The ministry can’t do everything, of course.
“We don’t do rent or utility payments,” Sister Corita said. “Our funds would be depleted immediately if we were to do so.”
Instead, the ministry makes referrals to other Topeka agencies, including Doorstep, the Salvation Army, Community Action and Let’s Help.
Kathy Werth, a parishioner of Topeka’s Christ the King Church, is a regular sandwich ministry volunteer. She brings her eight children (ages 8 months to 14 years) and sometimes a niece and nephew along to help in assembling the sandwiches.
“We home school, and we’d been looking for a daily, hands-on service project,” Werth said. “We come to daily Mass here often and we had noticed more and more people ringing the bell.”
The family began volunteering during Lent earlier this year and continues to come back.
“If the kids argue about anything here, it’s who gets to answer the doorbell,” Werth said. “They really like to talk to the people. The parish ladies have been great; they’ll let them hand out a bus pass or take a little responsibility.”

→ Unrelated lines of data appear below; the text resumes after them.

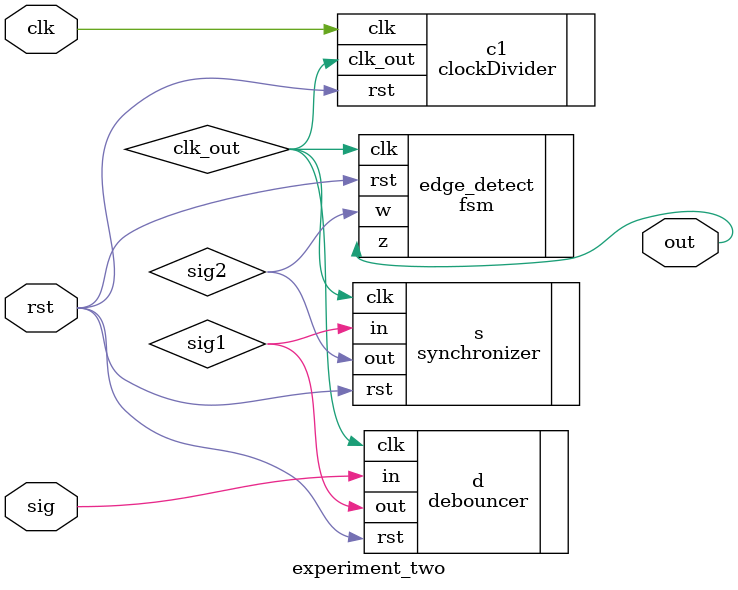
<source format=v>
`timescale 1ns / 1ps


module experiment_two(input clk, rst, sig, output out);
wire clk_out;
wire sig1, sig2;
clockDivider c1(.clk(clk), .rst(rst), .clk_out(clk_out));

debouncer d(.clk(clk_out), .rst(rst), .in(sig), .out(sig1));
synchronizer s(.clk(clk_out), .rst(rst), .in(sig1), .out(sig2));
fsm edge_detect(.clk(clk_out), .rst(rst), .w(sig2), .z(out));

endmodule

</source>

“I think my kids are realizing how tough things are right now,” Werth continued, “when people are willing to walk a significant distance for a sandwich that maybe [the kids] wouldn’t eat if I gave it to them at home.”
Sister Corita pointed out that she taught Werth’s husband in grade school, to which a bystander commented, “You probably taught half of Topeka, Sister.”
Prior to her involvement with the sandwich ministry, Sister Corita was principal of Assumption School for nearly 30 years. The connections she formed during that time continue to serve her well in her current work, but it is the efforts of volunteers like the Werths, she said, that keep things running smoothly.
“Mary Kirk and her daughter, Janie Hendrickson, Arlene Beuerline-Stringer, Nan Cookus and Joe Fritton, and three of my fellow Sisters of Charity — Marie, Marjorie and Angela Rose — are core volunteers who really make a difference,” said Sister Corita.
“Of course, Jean is the head honcho. She keeps such wonderful, accurate records. We couldn’t do this without her.”
As if on cue, the bell rings, the window opens, and Jean Smith’s voice can be heard echoing from down the hall.
“Here you go,” she says, as she passes the first sack lunch out the window.
Followed quickly by, “Have a good one!”